Google made waves today with software that purports to banish ad tracking cookies. In reality, virtually no one will use the software, it doesn't banish ad tracking cookies, and Google itself is the leading tracker to begin with.

Google's software, the ineptly named "Keep your opt outs," is an extension for Google's Chrome browser that helps you participate in various "do not track" programs run by various advertising networks. The problem, first, is that the vast majority of web surfers don't use Chrome, and the small minority who do won't all install this extension. Second, the extension itself is based on the toothless National Advertising Initiative that, as the Electronic Frontier Foundation points out, allows members to indefinitely track people who have "opted out" from ad tracking, and which includes only a subset of advertisers.

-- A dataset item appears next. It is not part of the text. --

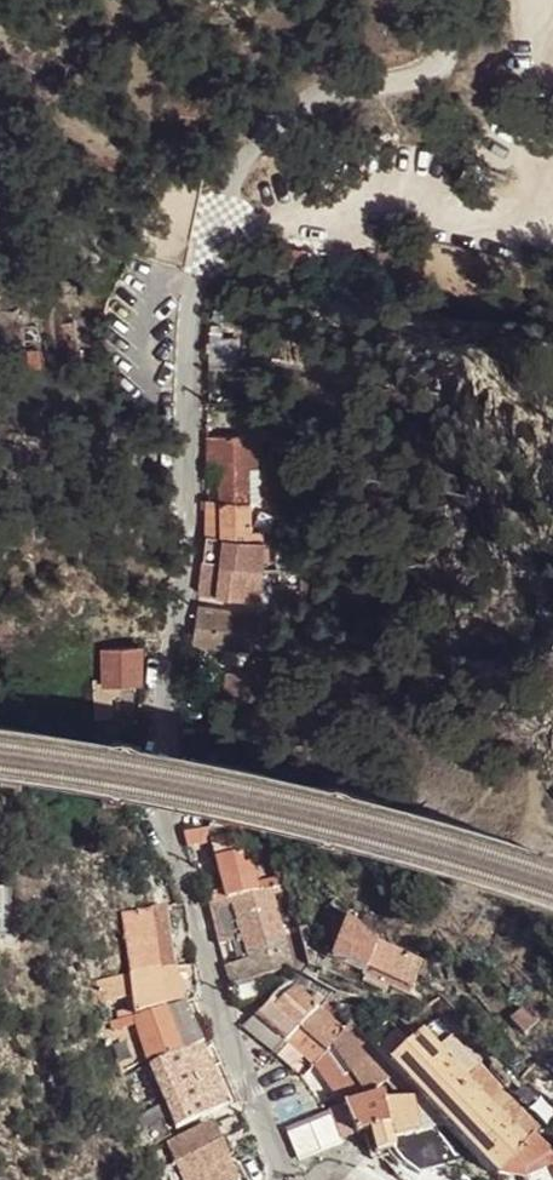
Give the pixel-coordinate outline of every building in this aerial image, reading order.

What's most absurd, and even offensive, about this weak privacy project is that Google itself is easily the biggest perpetrator of precisely the sort of tracking this software is designed to prevent. It advertising wing DoubleClick has trackers on 70 of the top 100 websites, a ubiquity second only to Google Analytics. The DoubleClick tracker follows you around the web and targets ads at you based on your surfing habits. It also builds up a demographic profile of you and targets ads that way. Google trackers also target ads at you based on searches you've run on Finally, the indiscreet configuration of Google's search engine is essential in providing your search keywords to all ad trackers; Google stubbornly refuses to change this setup.

If Google really wanted to enhance internet privacy, it wouldn't distribute some dumb, pointless web extension. Instead, it would simply change the behavior of its own utterly dominant search engine and its own utterly dominant ad network. But it won't do that because, as an advertising company first and foremost, Google has no incentive to genuinely and substantially undermine ad tracking. That's why it advertises its new "privacy" software as giving "you significant control without compromising the revenue that fuels the web content." That fact that it doesn't compromise ad revenue is how you know it's not working.